Honey Girl Page 44
“Something touched me,” Dhorian whines, and Sani laughs, jumping off the top of the car. “There were cold spots all over that place, and something touched my leg. I’m Black, I don’t do ghosts.”
“You felt a presence?” Grace asks, curious as she leans against the car. “You really felt something?”
Yuki raises her eyebrows, a satisfied smirk pulling at the edges of her mouth. “You sound intrigued,” she points out. “Maybe there’s more to these stories than you thought, huh?”
The ride back is sleepy and hushed. Yuki hunches over her phone as she tries to format a script for the next episode of her show. Dhorian goes back to sleep, pillowed once more in Sani’s lap, his hoodie under his head.
Sani and Grace watch slime videos on his phone. “I watch these after a match,” he says quietly. “Too much adrenaline gets in my system, so this weird shit helps me calm down. I tried ASMR, but I don’t like strangers whispering in my ear, you know?”
Grace smiles, eyes locked on lime-green slime that gets molded and folded and poked and prodded. “Yuki says you’re good,” she says, “at the MMA fighting thing.”
He shrugs, but his eyes crinkle, pleased. “I found this trans-inclusive gym in Brooklyn,” he says. “It’s been good. You should come watch me fight. Sometimes you just need to punch shit out, you know?”
“Seems healthy,” Grace says. But she thinks she sees the appeal. She can’t punch the uncertainty or the guilt or the fear folded inside her. But she would like to. God, would she like to. “But yeah, I want to come.”

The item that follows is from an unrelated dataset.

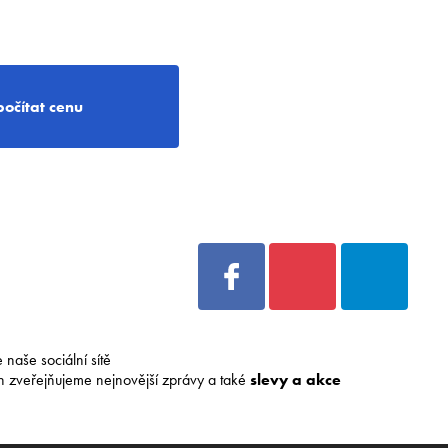
počítat cenu
e naše sociální sítě
h zveřejňujeme nejnovější zprávy a také
slevy a akce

Sani makes a satisfied noise and looks back at his screen. “Good.”
She goes quiet, working up the courage to ask the question that’s been growing in her.
“Do you think,” she starts, voice low to ride under the sound of the car and the radio, “Yuki really believes in this stuff?”
Sani turns his head to squint at her. “Believe what?”
She makes a frustrated noise. “This. The show, the—we drove five hours in the middle of the night to watch a lake. There’s no—even if there was, it wouldn’t come out if it knew we were watching, right?”
“Ah.” He nods. “You asked her, didn’t you?”
“Asked her what?”
With one foot he kicks the back of Fletcher’s seat, and the car lurches. “Turn the music up,” he demands. “We’re trying to have a private conversation back here.”
“We genuinely could have died,” Fletcher says, but he hovers over the radio. “Any requests?”
Sani passes his phone up. “Turn on NAO,” Sani says. “The Saturn album, in honor of our very own space girl.”
Fletcher grumbles but obeys, and music plays through the speakers. Sani waits until it’s loud enough that they can whisper without the threat of being overheard. In the front seat, Yuki remains engrossed in her show draft. “You asked her if she really believes in this shit.”
Grace shrugs. “I didn’t think she’d get so—”
His eyebrows rise. “She read you the riot act, huh?”
“She made me feel very ridiculous for asking, yes.”
“Poor baby. Listen,” he says, “I’m going to tell you something about our feral leader, okay? And it’s weird and disgusting, so don’t think any differently of her for it, okay?”
Grace sits up, alarmed. “Maybe this is something I should be hearing from—”
“Nope,” Sani says somberly. “I’ve let it go on long enough without stepping in and saying something.” He inhales and leans close. “Yuki,” he says, “she cares about people.” There’s a pause as he watches Grace. “I’m sorry you had to find out this way.”
There’s a moment where Grace’s brain goes off-line, before she elbows Sani hard enough that he falls onto a sleeping Dhorian. “I thought you were being serious,” she hisses.
He cackles, hands covering his face. “Shit, I’m sorry, I couldn’t help it. You looked so distressed. God. Okay.”
“Can you be serious now?”
“I am, I am,” he says, laughter fading into a wide, but sincere smile. “I am. Really. She believes in people. That’s what this whole thing is really about. She’ll never say that, though, but you learn a lot being friends with someone for as long as we have.”
“But what does that mean?” Grace asks, frustration boiling over. “What does that have to do with sitting on a lake dock for hours?”
Sani shrugs. “I don’t know how to explain it, exactly. It’s just—there are people who write into her show with bullshit. She knows it. But sometimes there are ones that—” He looks out the window, eyebrows furrowing. “I think the people who find comfort in her show, real comfort, are just really, really lonely. Have you ever felt loneliness like that?” he asks. “When more than anything, you want someone to hear, really hear, what you’re saying? Even if it’s a stranger on the radio?”
Yes, Grace thinks. I’m that lonely now, stuck inside my own head. This fading image of my future, folding in on itself from too much weight. Do you hear that? Do you hear me?
Grace wonders at the girl in the front seat. Have you ever been that lonely? Have you ever been so lonely you ask every show if someone is there, if they’re listening?